Conceptual Problems with the NCLB Approach to Improving Education

The NCLB concept was, in the view of many, fatally flawed in its design and the experience since its implementation has only supported that belief. The NCLB program does not include any meaningful consequences capable of motivating state education program administrators or individual schools to invest the necessary effort to improve poor-performing school (Sonnenblick, 2008). On the other hand, the negative publicity of being included on the "Needs Improvement" list has proven plenty motivation for educators to undermine the educational value of their programs for the sake of avoiding inclusion on that list.

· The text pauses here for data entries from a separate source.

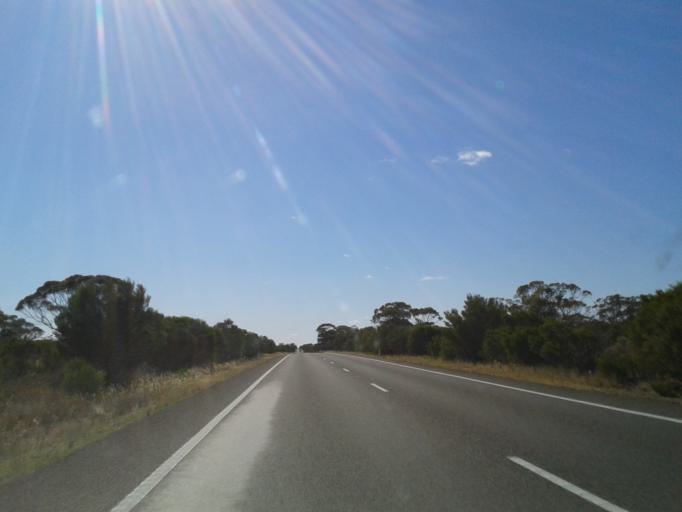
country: AU
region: South Australia
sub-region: Renmark Paringa
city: Renmark
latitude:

One of the most damaging results of the NCLB program was the way that many schools began focusing on standardized test preparation through drilling instead of on substantive academic subjects (Sonnenblick, 2008). In many states, educators began devoting inappropriate amounts of time to preparing students to perform well on the state-wide tests while neglecting their primary academic purpose of teaching. Unfortunately, the increased attention to reading, writing, and arithmetic necessarily reduced the amount of time available for other subjects; it also increased reliance on passive learning, rote memorization, and testing mechanics (Sonnenblick, 2008).

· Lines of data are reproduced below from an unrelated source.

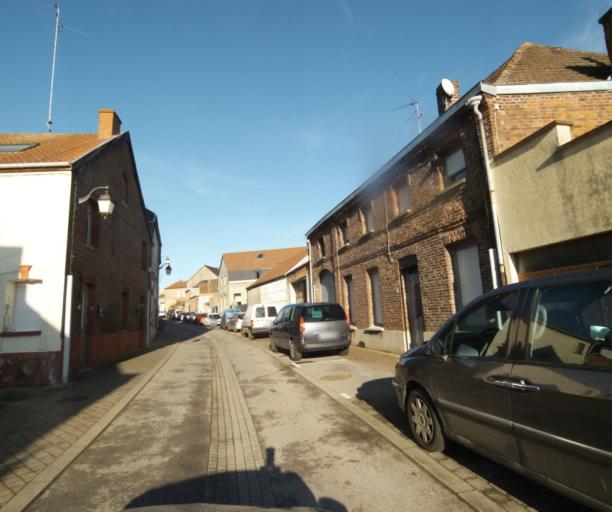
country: FR
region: Nord-Pas-de-Calais
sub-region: Departement du Nord
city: Aulnoy-lez-Valenciennes
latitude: 50.3316
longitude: 3.5287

Meanwhile, the weight of contemporary educational research suggests that the exact opposite approach to education is what is necessary to increase student interest and achievement in school. Namely, the key to improving modern education lies in expanding the range of subject matter and the spectrum of human cognitive intelligence beyond the traditional narrow focus on linguistic intelligence and symbolic logic (Schroeder & Spannagel, 2006). Likewise, modern educational theorists have reached a consensus that the traditional model of public education based on passive learning primarily from lectures and textbook assignments is much less effective than more active, hands-on teaching methods. In particular, the more inquiry-based active learning methods are much more conducive to promoting and cultivating student interest in scientific and other technical fields (Schroeder & Spannagel, 2006).

By comparison, critics of the NCLB program have argued that the Texas data upon which the Bush administration relied so heavily in justifying NCLB were scientifically flawed at best and deliberately deceptive at worst (Murray, 2006). At the state and local level, several high-profile instances have come to light where teachers purposely drilled their classes using actual questions from the scheduled state examination; in other instances, teachers had actually changed the answers of students on scoring sheets to help maintain satisfactory ratings for the school (darling-Hammond, 2004).

Conclusion

There is no question that the quality of American public education needs improvement on a national scale. However, the NCLB initiative is not capable of achieving that objective. Instead of promoting greater interest in academics by presenting broader subject matter NCLB narrows the focus of educators even further; instead of increasing the attention available to cultivate academic interest among students with diverse intellectual talents, NCLB emphasizes only linguistic skills and mathematics. Similarly, the NCLB program discourages creative teaching or increased incorporation of more active and intellectually stimulating types of learning environments. It reduces teaching to test-taking coaching and gives educators more incentive to worry about what is good for their schools instead of what is good for students.